Of course we believe that you should have your music for sale on the usual digital retailers, but you’ll inevitably discover that selling music from your own website, once you have established a core fanbase, is far more profitable per sale.

You can dictate the price of any sale and, when selling digital files, the quality that you offer. Many fans want full bandwidth audio files (WAV’s or other ‘lossless audio’) which they can’t get from iTunes. Sure, you can try and sell music within Facebook, but are your fans looking to buy when they are ‘being social’? Probably not.

Not only will it convert better, but you’ll get to keep all the cash, not the smaller percentage that you’d get through a digital distributor or aggregator.

Once again, it comes down to flexibility and efficiency.

3. You can make money from other sources

I’m not going to make a big deal about this but I most places where the average musician can make money from their online properties that aren’t directly from selling music or merchandise (ignoring branding, sponsorship, live co-op’s and ancillary income from artist activities). One is by becoming a YouTube partner and getting paid for the ads that YouTube run against your videos. The other is by leveraging traffic on your artist website so that you can sell Advertising space, do co-op deals with brands such as paid reviews or competitions and running affiliate marketing offers.

We’ll look at some of these possibilities separately as they are very specific and they really won’t apply to everyone (a certain level of traffic is a pre-requisite) but they are only going to be open to artists who have total control over their main web property. You can’t sell separate ad space on your Facebook page!

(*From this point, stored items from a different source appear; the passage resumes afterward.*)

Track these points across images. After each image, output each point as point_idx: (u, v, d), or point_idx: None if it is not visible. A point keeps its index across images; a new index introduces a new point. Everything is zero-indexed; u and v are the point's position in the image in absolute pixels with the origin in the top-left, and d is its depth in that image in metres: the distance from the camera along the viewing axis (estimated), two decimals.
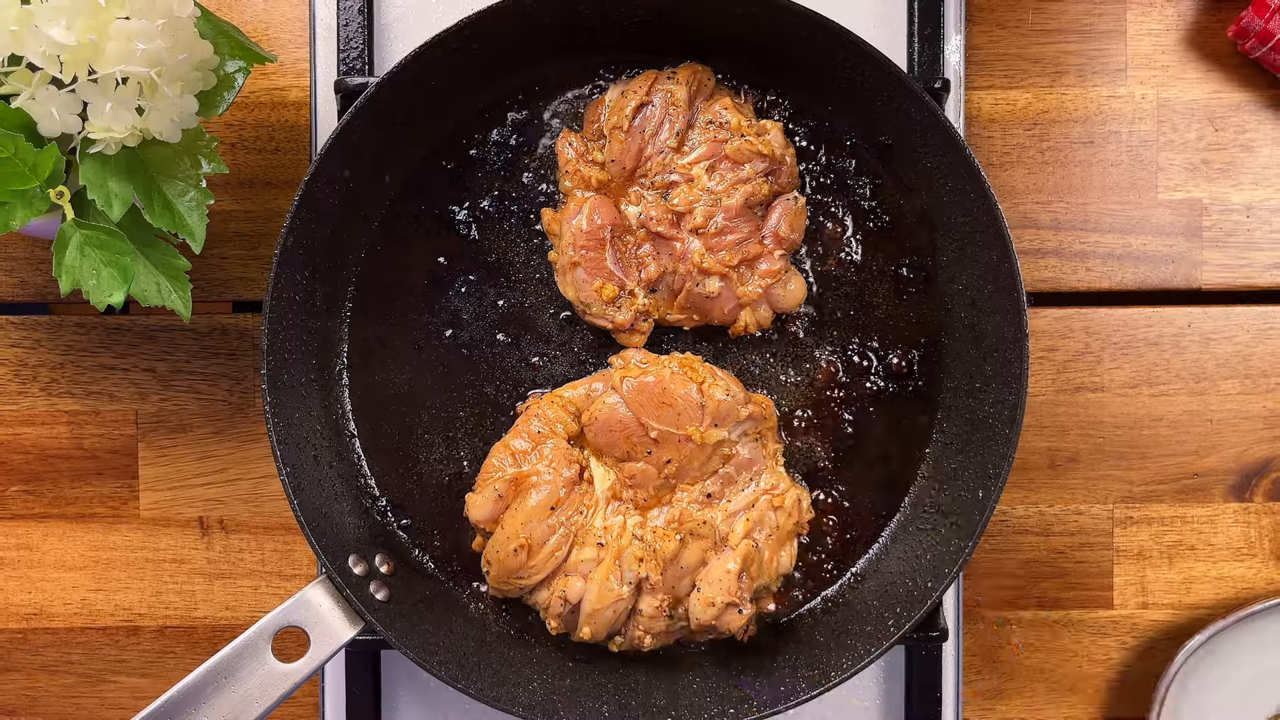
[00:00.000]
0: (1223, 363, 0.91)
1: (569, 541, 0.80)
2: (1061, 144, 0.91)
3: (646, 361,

4. You are investing in yourself

I’ve assumed throughout this article, without actually saying it, that you’re building this website on a domain that you’ve bought and using hosting that you control.

But, the point is that you build this website for all the reasons we’ve covered and you don’t let go of that domain that is so intrinsically linked to your artist name after all the years of effort you’ve put in.

And, as long as you do, you’re building an asset for the long term which will bring people in to discover you and your music constantly. If you engineer the ‘conversion paths’ (how you get those fans on to your mailing list and turn them into buying fans) effectively, you will slowly and incrementally build an army of fans through your website.

It is a simple truth that if your music is good enough to get a positive reaction from a small section of your potential global fans, you can build a sustainable career through the proper use of online music marketing. If your music isn’t yet good enough, potential fans can watch your journey as you strive to become ‘good enough’.

Whichever stage you’re at, you’re investing in yourself and creating a digital home for you and your fans that will work for you in silence and with an automated dedication that you cannot afford to be without!

5. It’s your’s… forever

I’ve said this more than once between these two posts.

You get the point right?

Your Facebook Page and your other social pages are NOT yours. They belong to other people and cannot be forced to do all the things that you might want to do.

Build a band website that you control completely as soon as possible and it will serve you forever.